На воде плот покачивается. На плоту дрова сухие колодцем складены и соломой обложены. Поверх дров тела убитых, ярла Гольма и его воинов, в полной воинской справе. И с надлежащим припасом, чтобы в дороге ни в чем недостатка не было.
Лица воинов напряжены и суровы. Громкими хриплыми голосами вытягивают то ли гимн боевой, то ли песнь далеких предков. А может к своему богу молитву возносят..
Плот качнулся, тронулся с места, сдвинутый тяжелыми баграми, постоял и послушно потянулся на середину реки. До зрителей долетел облегченный вздох воинов.
-Опасались, что не примет река. Оттолкнет – Чуть слышно шепнул Ратимир. – Обратно их вернет.
-И что?
-Будут тогда их души метаться бесприютными по свету, пока боги не простят. Или те, с кем они бесчестно поступили. Но и тогда врата Ваалхала будут для них закрыты.

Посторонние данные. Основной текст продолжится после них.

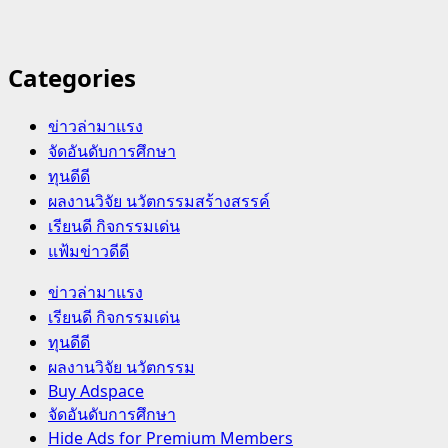
Categories
ข่าวล่ามาแรง
จัดอันดับการศึกษา
ทุนดีดี
ผลงานวิจัย นวัตกรรมสร้างสรรค์
เรียนดี กิจกรรมเด่น
แฟ้มข่าวดีดี
Primary
ข่าวล่ามาแรง
Menu
เรียนดี กิจกรรมเด่น
ทุนดีดี
ผลงานวิจัย นวัตกรรม
Buy Adspace
จัดอันดับการศึกษา
Hide Ads for Premium Members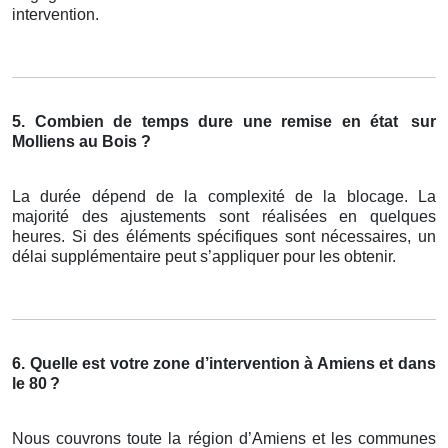
intervention.
5. Combien de temps dure une remise en état
sur
Molliens au Bois ?
La durée dépend de la complexité de la blocage. La
majorité des ajustements sont réalisées en quelques
heures. Si des éléments spécifiques sont nécessaires, un
délai supplémentaire peut s’appliquer pour les obtenir.
6. Quelle est votre zone d’intervention à Amiens et dans
le 80
?
Nous couvrons toute la région d’Amiens et les communes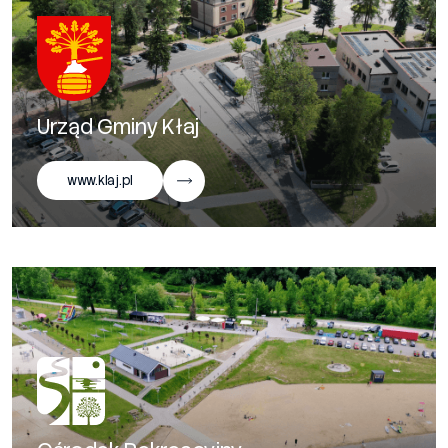
Urząd Gminy Kłaj
www.klaj.pl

А плот, покачиваясь на речной глади, неспешно удалялся от берега. Воины вздели луки. Вспыхнула, привязанная к стрелам солома и, смоченные в масле, тряпки. Стрелы, оставляя вечернем небе огненный след, взвились высоко вверх. Повисли, рассыпая искры, и со свистом обрушились вниз, на плот.
Вспыхнула солома.
Пламя вырвалось из – под дров. И разлетелось, охватив весь плот, вызвав радостные крики друзей погибших.
Но радость была недолгой. Пламя, сорвалось с кострища. Отделилось от него, отстав от плота и упало… в воду. Только слабые искорки рассыпались над рекой.
Плот же, дойдя до середины реки, остановился. Постоял, словно раздумывая плыть ли дальше, и медленно пошел по кругу.
Крик отчаяния долетел до стоящих на берегу.
Ратимир, стараясь остаться не замеченным, поглядел на Радогора.